The University of Technology confirmed Tsimba’s appointment in a statement on Saturday.
“The wait is over, and the TUT Vikings’ new head coach has been named! On Saturday, November 5, the Tshwane University of Technology (TUT) announced that the 2022 Varsity Cup Young Guns winning Coach Kennedy Tsimba is the new head coach of the TUT Vikings,” the university said in a statement.
Tsimba said he is relishing the opportunity to contribute to the success of the TUT Rugby Vikings’ rugby programme.

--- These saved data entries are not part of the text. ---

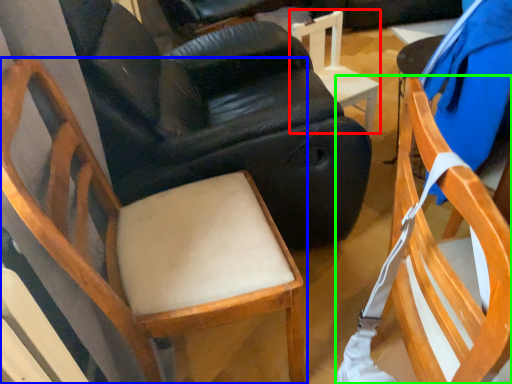
Question: Which is farther away from chair (highlighted by a red box)? chair (highlighted by a blue box) or chair (highlighted by a green box)?

Choices:
 (A) chair
 (B) chair

Answer: (B)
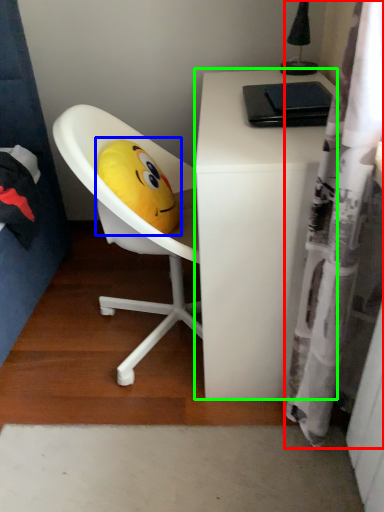
Question: Which object is the farthest from shower curtain (highlighted by a red box)? Choose among these: toy (highlighted by a blue box) or desk (highlighted by a green box).

Choices:
 (A) toy
 (B) desk

Answer: (A)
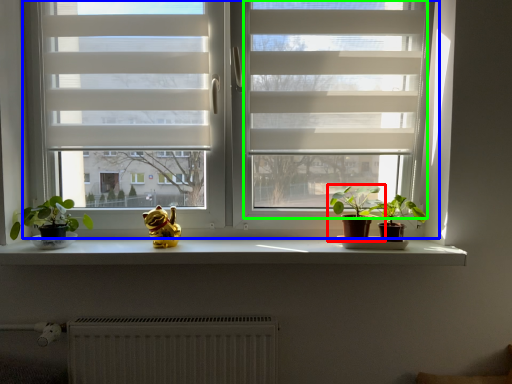
Question: Based on their relative distances, which object is farther from houseplant (highlighted by a red box)? Choose from window (highlighted by a blue box) and screen door (highlighted by a green box).

Choices:
 (A) window
 (B) screen door

Answer: (A)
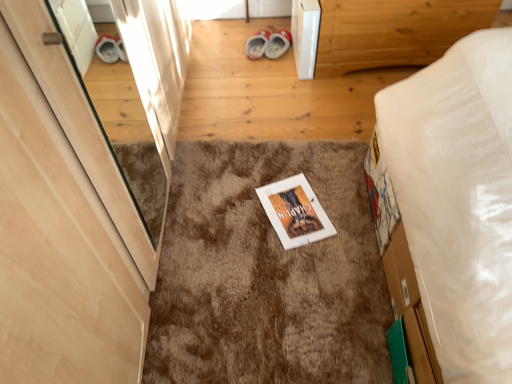
At what (x,y) coordinates should I click in order to perform the action: click on free space in front of red suede shoes at center. Please return your answer as a coordinate pair (x, y). Looking at the image, I should click on (257, 56).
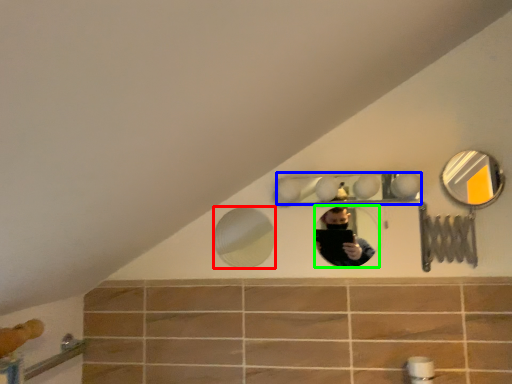
Question: Which object is the closest to the mirror (highlighted by a red box)? Choose among these: mirror (highlighted by a blue box) or mirror (highlighted by a green box).

Choices:
 (A) mirror
 (B) mirror

Answer: (B)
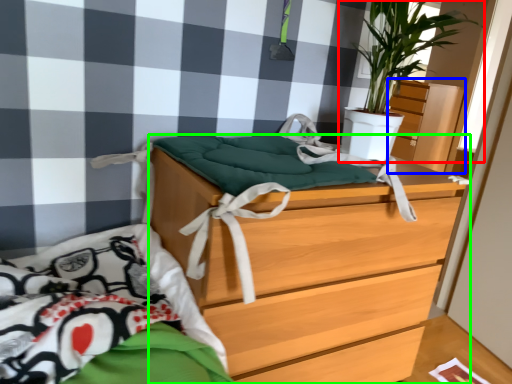
Question: Which object is positioned farthest from houseplant (highlighted by a red box)? Select from dresser (highlighted by a blue box) and chest of drawers (highlighted by a green box).

Choices:
 (A) dresser
 (B) chest of drawers

Answer: (A)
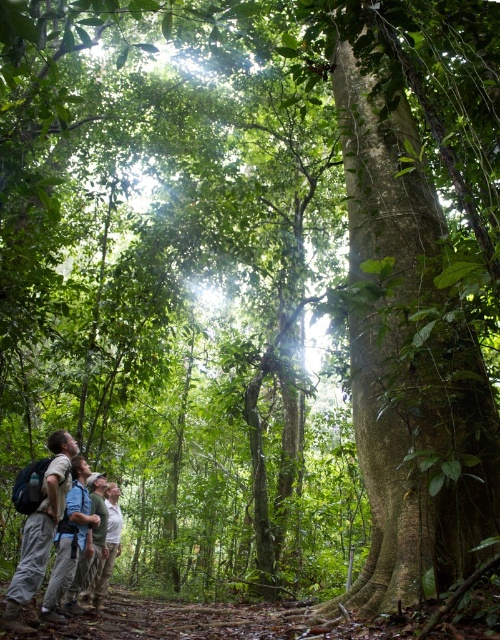
You are one of the individuals in the tropical forest scene. You need to carry an extra water bottle. Which item, the light brown backpack at lower left or the light gray shirt at lower center, is more suitable for holding the water bottle based on their sizes?

The light gray shirt at lower center is more suitable for holding the water bottle because the light brown backpack at lower left has a smaller size compared to it.

You are standing on the narrow leaf covered path in the dense tropical forest. You see two points marked in the scene. Which point is closer to you, point (31,540) or point (110,570)?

“I’m very excited to have the opportunity to manage the achievements and successes as well as the challenges of these rugby players to become exceptional future-ready graduates,” Tsimba said.
Once considered amongst the best flyhalves in the world, Kennedy is the young brother of the late Richard “Black Diamond” Tsimba – the first black player to represent Zimbabwe in international rugby and a veteran of two Rugby World Cups (1987 and 1991).
Kennedy became the first black player to captain Zimbabwe when he took over from Brendan Dawson in 1998. He also represented his country of birth at Rugby World Cup Sevens 1997 in Hong Kong.
He signed off in 1999 with four Sables caps to his name, but his silky skills still had a platform on which to shine at club and provincial level. In 1997 Kennedy’s career took him to the UK, where he enjoyed a brief spell at Bath.
A product of the Prince Edward High School conveyor belt of rugby talent, Kennedy really came to prominence when he moved to South Africa where, at his peak, he was peerless.
He played Super 12 rugby for the Blue Bulls, producing many stellar performances.
But the dazzling fly half reserved his best rugby for the Bloemfontein-based Cheetahs, breaking a Free State record for the most points scored in a season (228), a feat which earned him the Currie Cup Player of the Year award in 2002.
He received the same honour again in 2008. ‘The King of Bloemfontein’ – as he was affectionately known – holds the South African record for the fastest player in first-class history to reach 1,000 points.
Kennedy spent the twilight of his illustrious career at Griffons, before finally hanging up his boots in 2011 to concentrate on coaching, charitable work and his second love – music.
Having been inspired by watching two of his mentors – Rassie Erasmus and Jacques Nienaber – guide the Springboks to the 2019 World Cup in Japan, Tsimba took a step up in his own coaching career after being appointed as director of rugby at St Alban’s College.
This came after a role as assistant coach with the Cheetahs in the 2011 Super Rugby season and coaching the Rustenburg Impala.